Study text:

============================================================

# salt/heat treatment for ich



## KJF1976 (Apr 19, 2011)

started the treatment 2 days ago, having a hard time getting my tank over 84...65 gallon 300watt heater, heater set on 89 =/...room temp a stable 68-70 ....

i guess my real question is how do i know when i have enough salt? do i add the recommended amout daily ( approx 2 tablespoons per 5 gallons) for the 10 days or whats the best steps, *** already lost 2 syndo petricola, and 3 clown loaches, and several other fish are showing spots =/

any input suggestions ect, thanks


----------



## DJRansome (Oct 29, 2005)

I don't think you are supposed to increase the salt each day...except maybe the first couple days so you don't shock the fish. I'd do some water changes.

The heat makes the ich lifecycle speed up but it may take three weeks.


----------



## fddlss (Apr 7, 2011)

I'm currently treating my fish for Ich and this is what I did:

50% water change before starting the treatment, to drop Nitrates, because I'm going to be treating them for 10 days with no water changes.

Raise the temperature to 87-89 gradually, no more than 2-3 degrees per day (preferably 2). You can start raising the temp. before or after the partial water change, just do it ASAP, but gradually so your fish don't get shocked and/or stressed.

Wait 12 - 18 hours after your water change and start dosing salt. Since I have no plants, invertebrates or scaleless fish I added 2 tablespoons for every 5 gallons over the course of 48 hours (some people do it over the course of 24 hours). You can add 1 tablespoon if you think that your fish are not going to be able to handle it, just see how they react to the first dose of salt.

Being that I have a 120 gallon and I'm dosing 2 tablespoons for every 5 gallons I needed a total of 48 tablespoons of freshwater aquarium salt.

Day 1
12 tablespoons in the morning
12 tablespoons at night (12 hours after the first dose)

Day 2
12 tablespoons in the morning
12 tablespoons at night (12 hours after the morning dose)

The way to add the salt is to get a big recipient filled with water from the AQUARIUM only and dissolve the salt in it. Once the salt is dissolved you add it slowly to the aquarium, as far as possible from the fish and close to the return water flow.

============================================================

Study questions:
1. In the thread on salt and heat treatment for ich, how many tablespoons of freshwater aquarium salt did the 120-gallon tank need in total?
2. Carry the ich treatment thread on from its last sentence, keeping to the same topic and voice.
The rows come from a different source than the thread on salt and heat treatment for ich.

Data extract:
============================================================

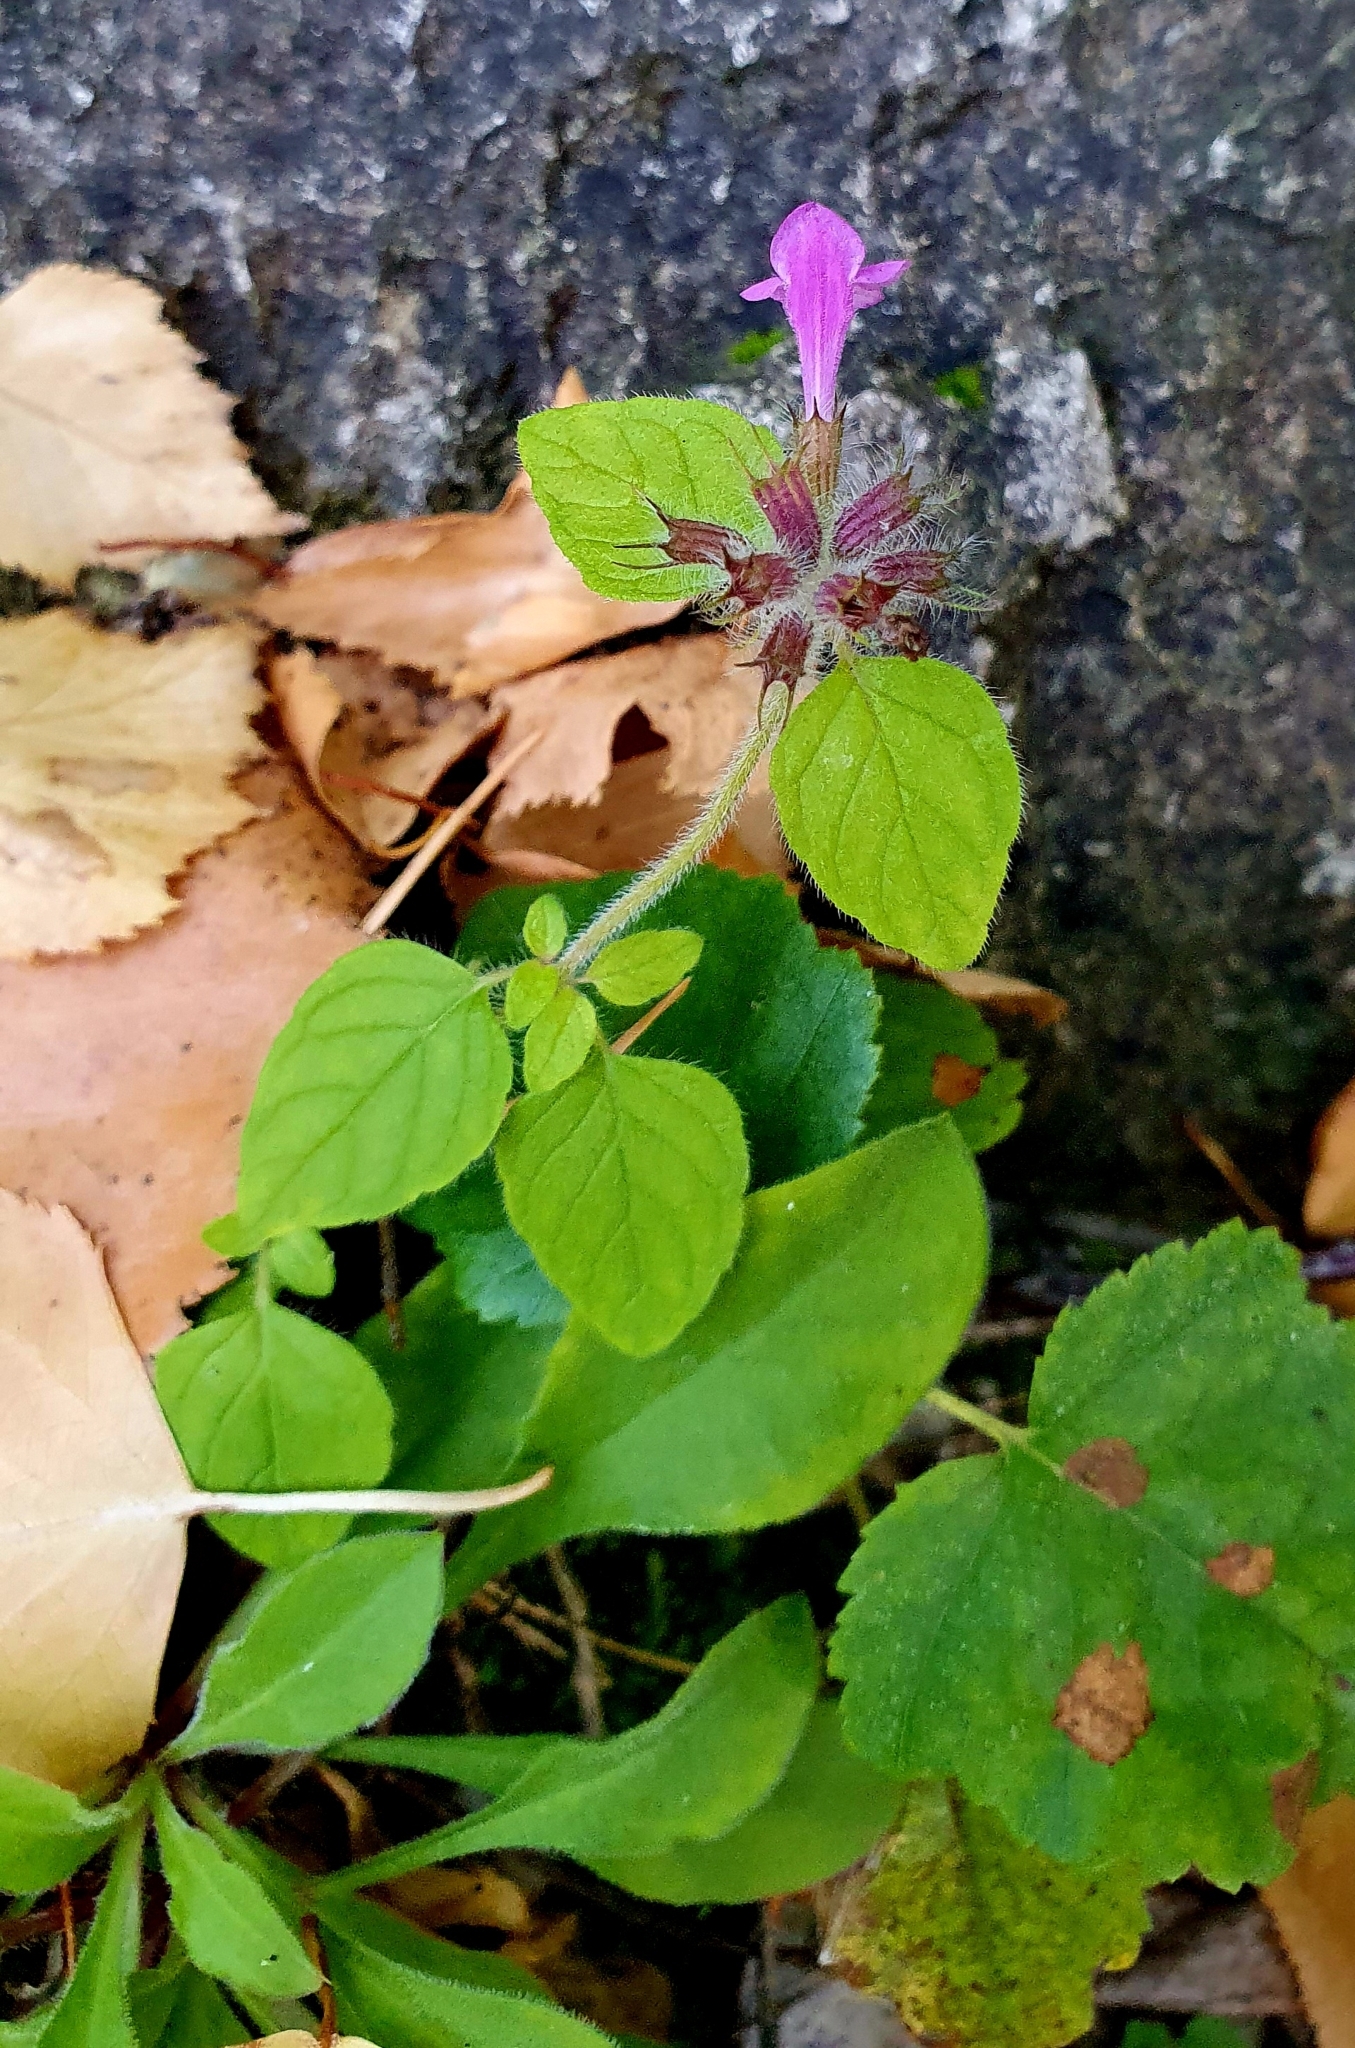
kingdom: Plantae
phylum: Tracheophyta
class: Magnoliopsida
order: Lamiales
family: Lamiaceae
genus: Clinopodium
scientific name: Clinopodium vulgare
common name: Wild basil
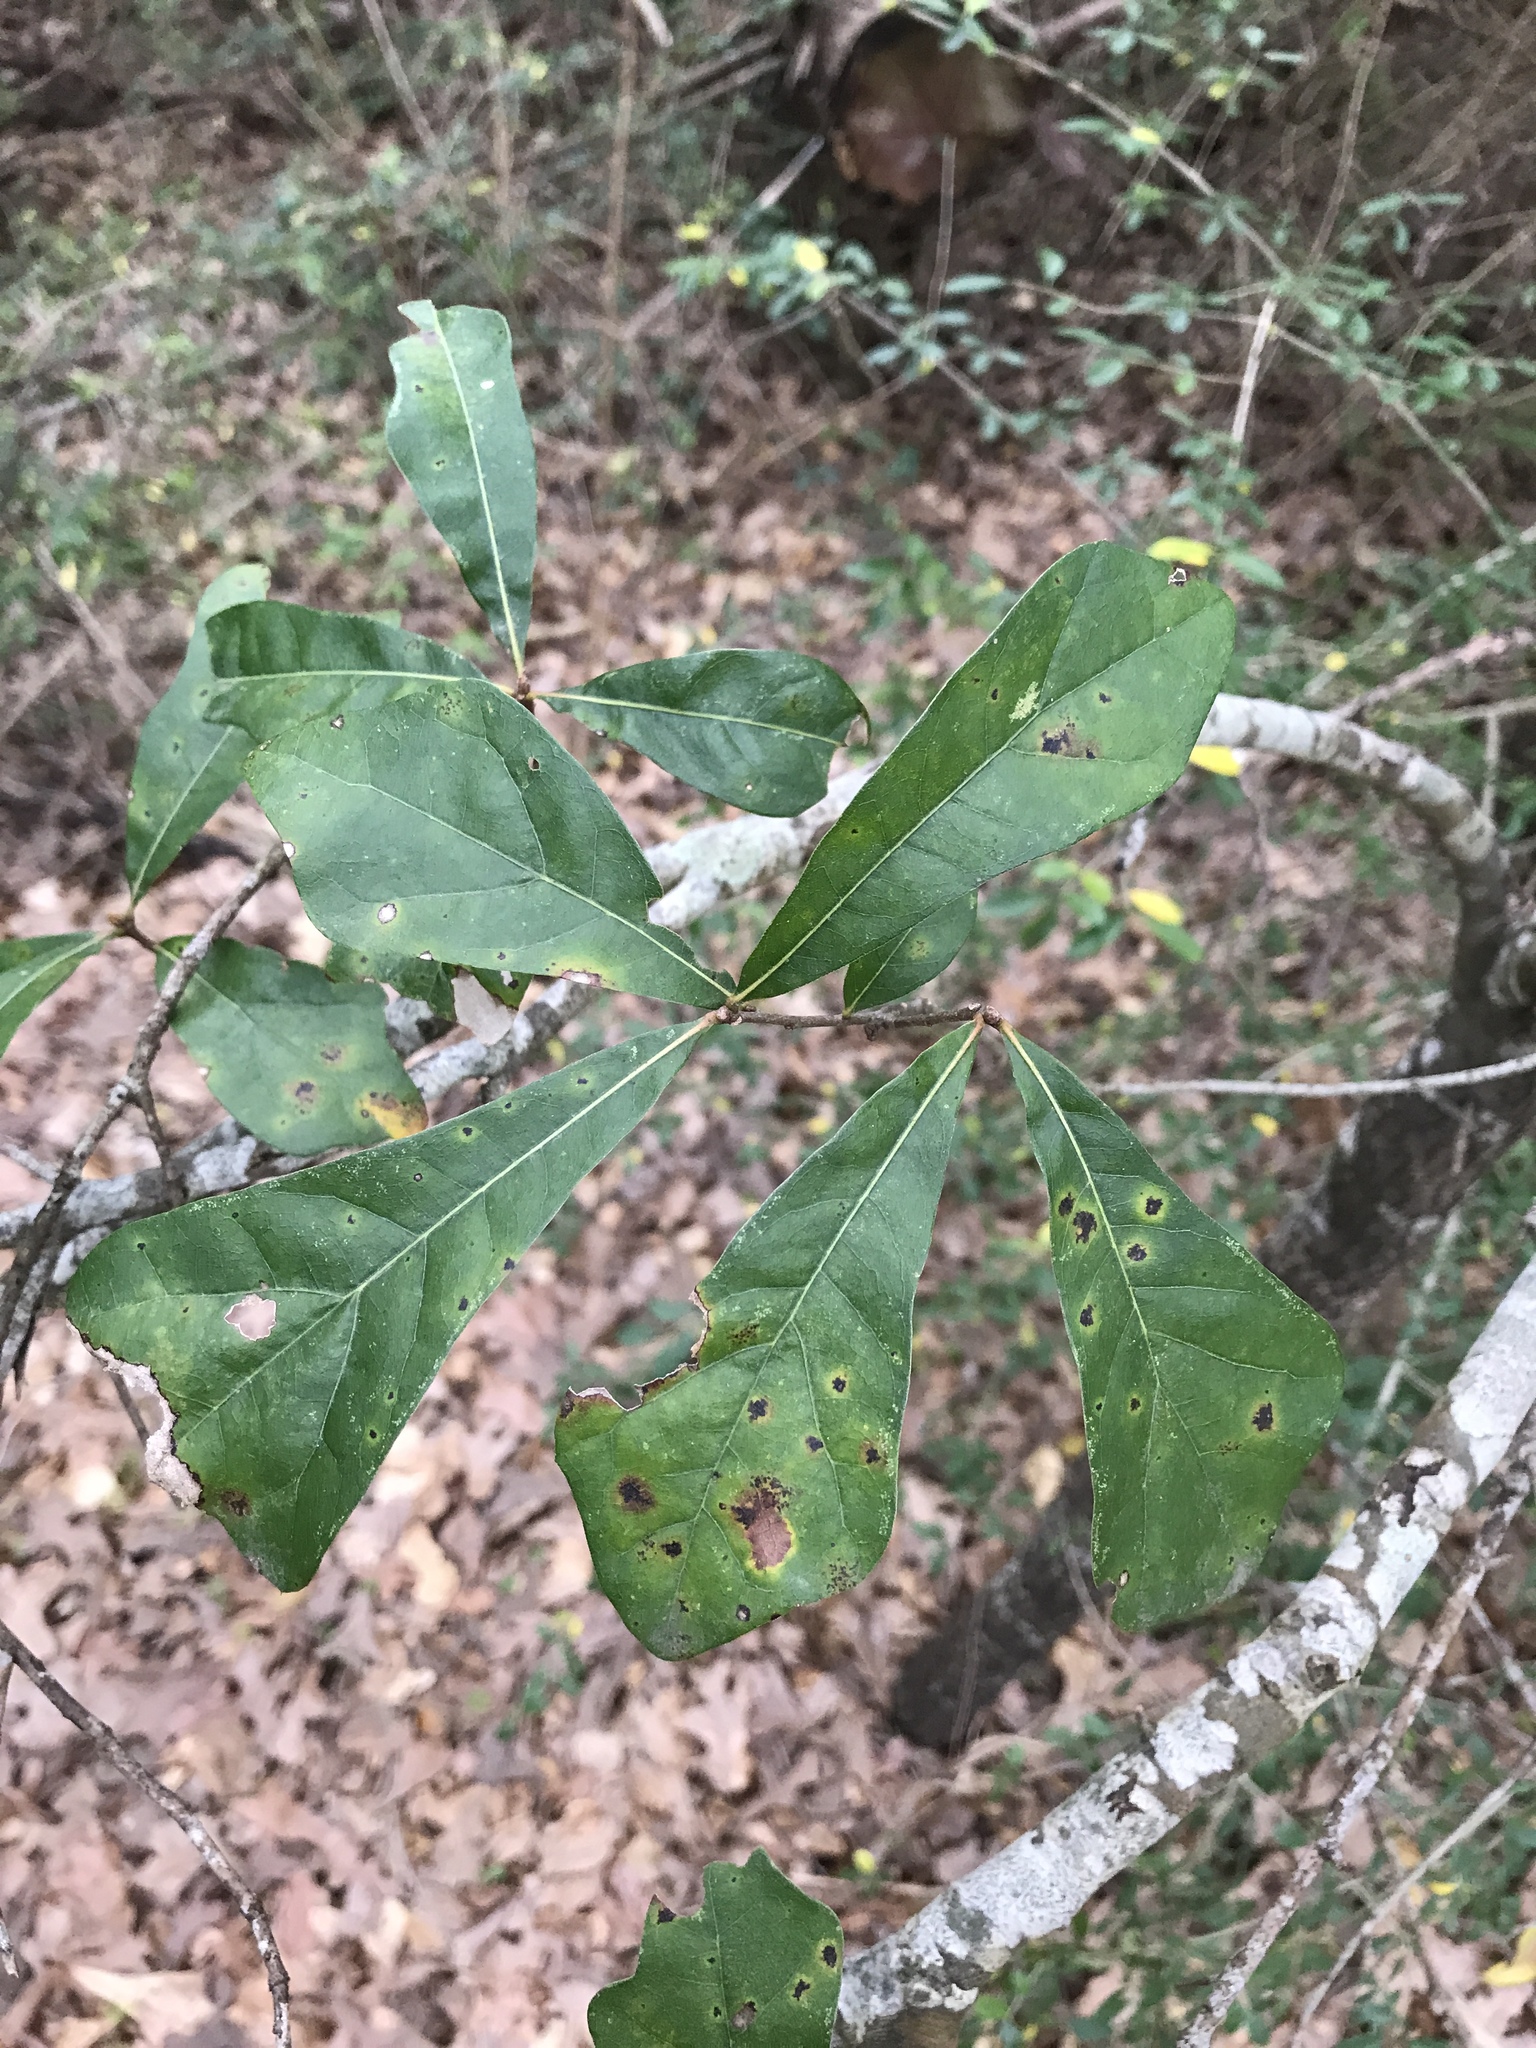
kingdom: Plantae
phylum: Tracheophyta
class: Magnoliopsida
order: Fagales
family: Fagaceae
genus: Quercus
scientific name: Quercus nigra
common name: Water oak
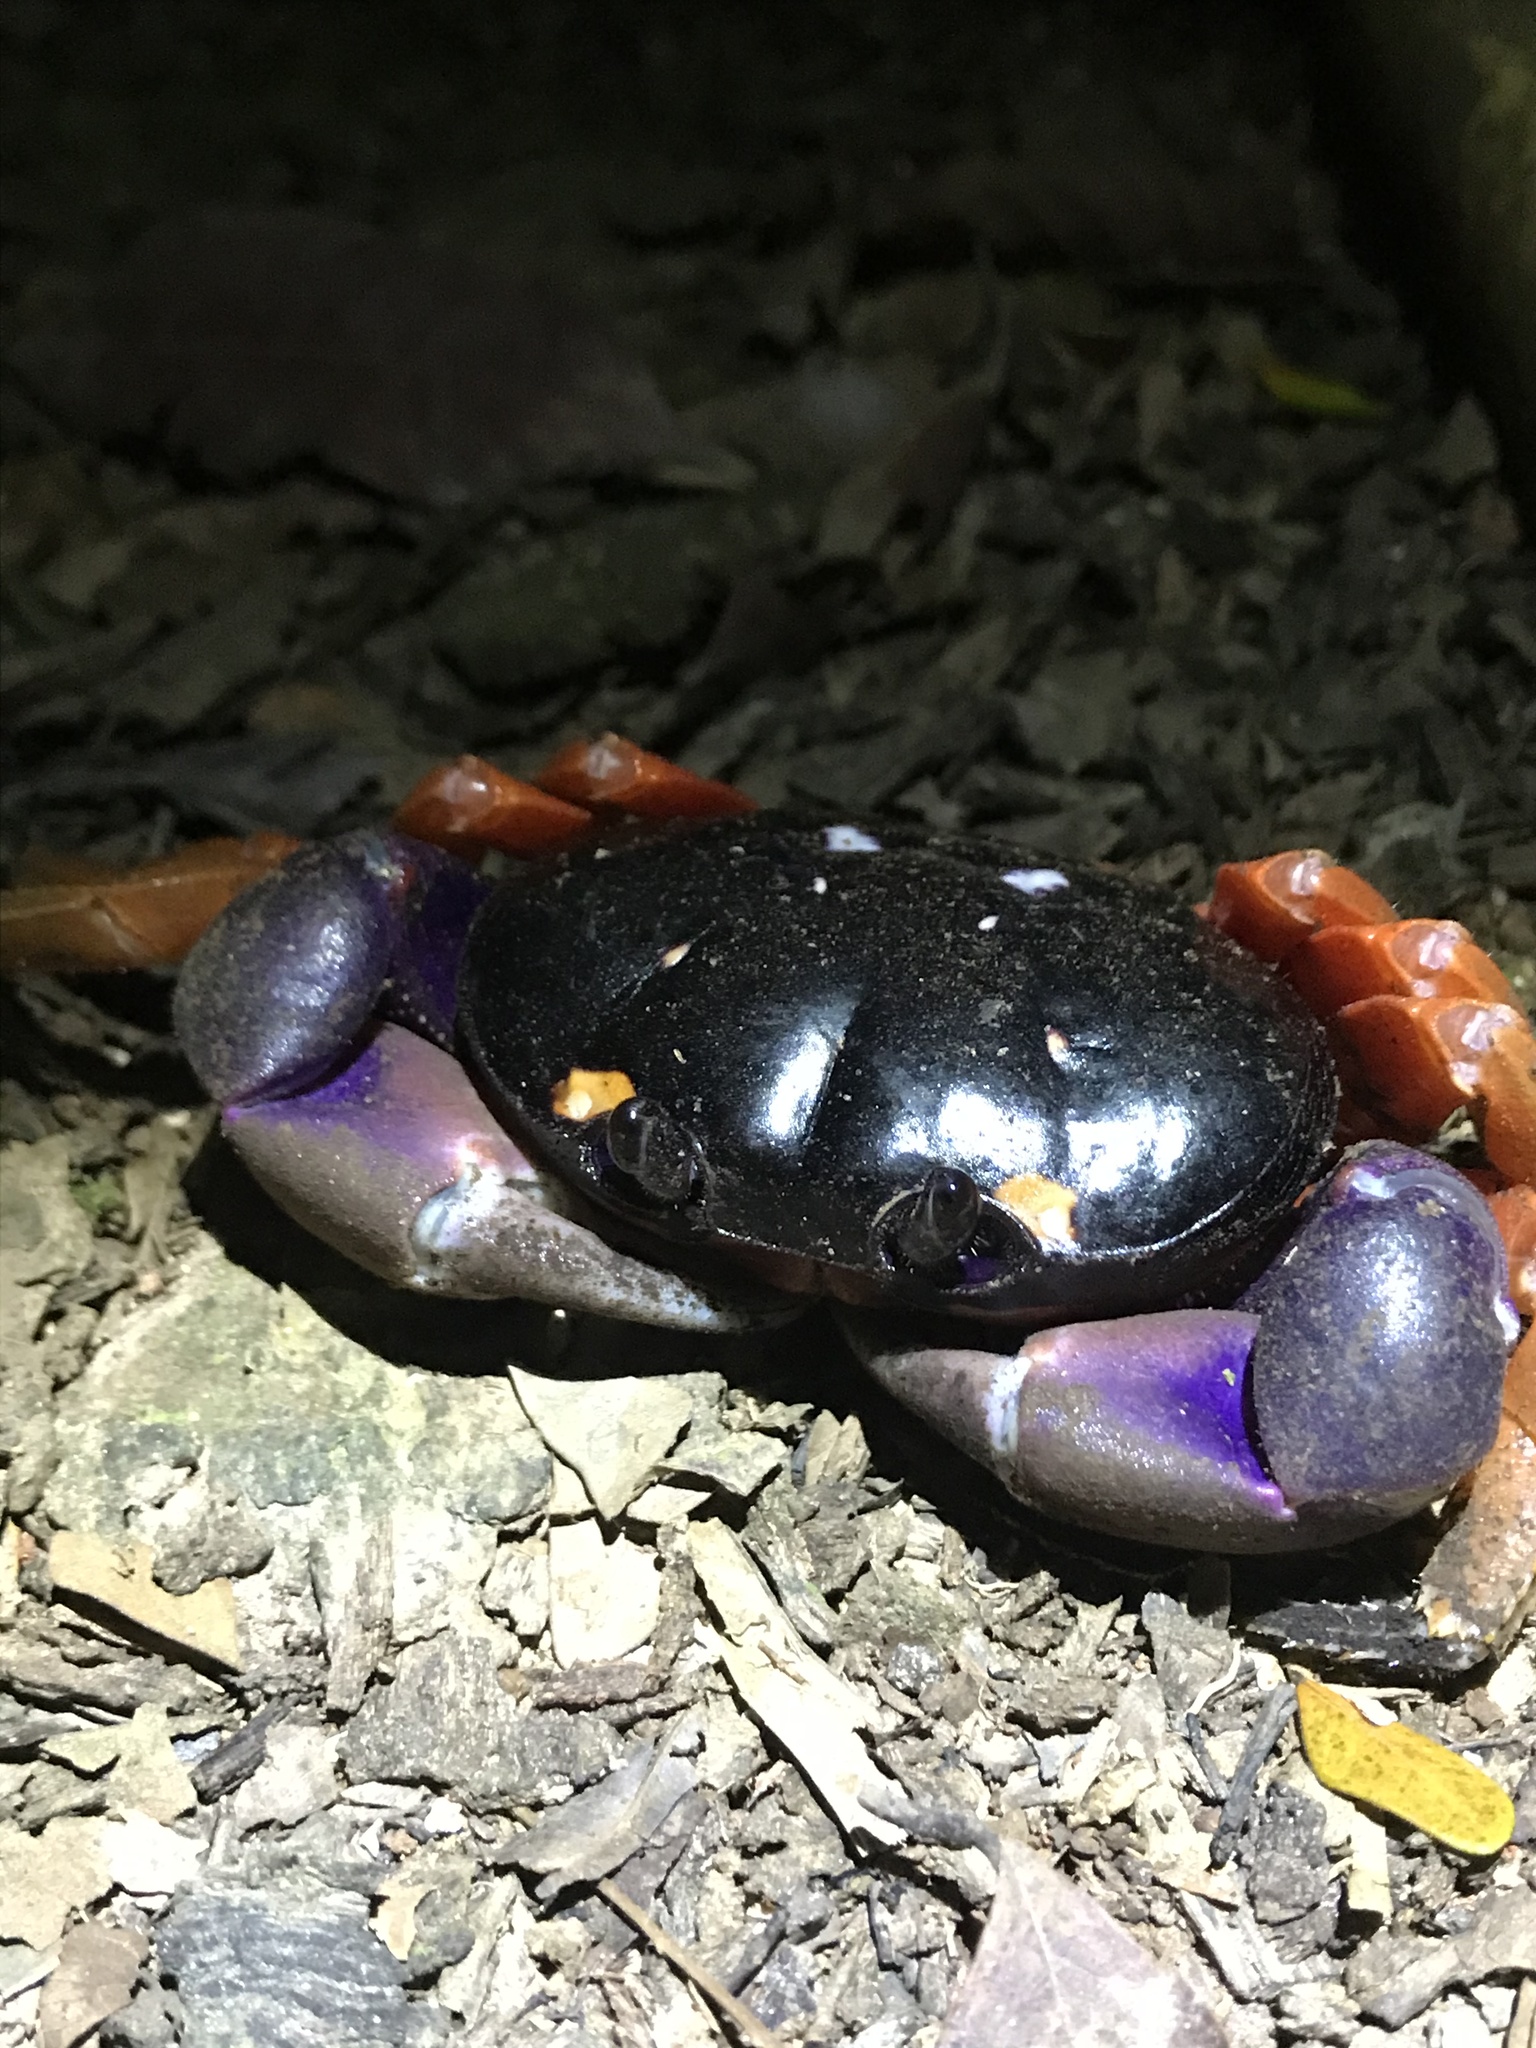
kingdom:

============================================================

Task-by-task outputs:
1. 48 tablespoons.

2.
By the time you finish dosing the salt your temperature should be close to or around the desired temp. At this time, you just wait 8-10 days and Ich should be gone. Don't do any water changes during the treatment, you can, but you would have to replace the some salt. Once you are done with the treatment perform a series of 30-40% water changes for 2-3 days to remove the salinity for the water and gradually drop your temperature back to normal.


----------



## KJF1976 (Apr 19, 2011)

thanks for the input...ill keep this in mind and try to react faster next time

i couldnt get my tank over 84 so i picked up some super ich treatment and started that yesturday...well see how it goes 12 casualties in the last 3 days so it cant get much worse =/


----------



## fddlss (Apr 7, 2011)

KJF1976 said:


> thanks for the input...ill keep this in mind and try to react faster next time
> 
> i couldnt get my tank over 84 so i picked up some super ich treatment and started that yesturday...well see how it goes 12 casualties in the last 3 days so it cant get much worse =/


I'm sorry for the lost. Hope everything gets back to normal soon.


----------



## GTZ (Apr 21, 2010)

KJF1976 said:


> thanks for the input...ill keep this in mind and try to react faster next time
> 
> i couldnt get my tank over 84 so i picked up some super ich treatment and started that yesturday...well see how it goes 12 casualties in the last 3 days so it cant get much worse =/


Don't heat over 80-82 if medicating. Be sure to increase aeration.


----------



## fddlss (Apr 7, 2011)

GTZ said:


> KJF1976 said:
> 
> 
> > thanks for the input...ill keep this in mind and try to react faster next time
> ...


Yes, if you are medicating follow the medicine's instructions very closely and if you ever go the salt+heat and the future, be sure tooxygenate the tank, I added a big airstone in the tank and left the glass canopies open, and I also lifted the return pipes to create more splashing.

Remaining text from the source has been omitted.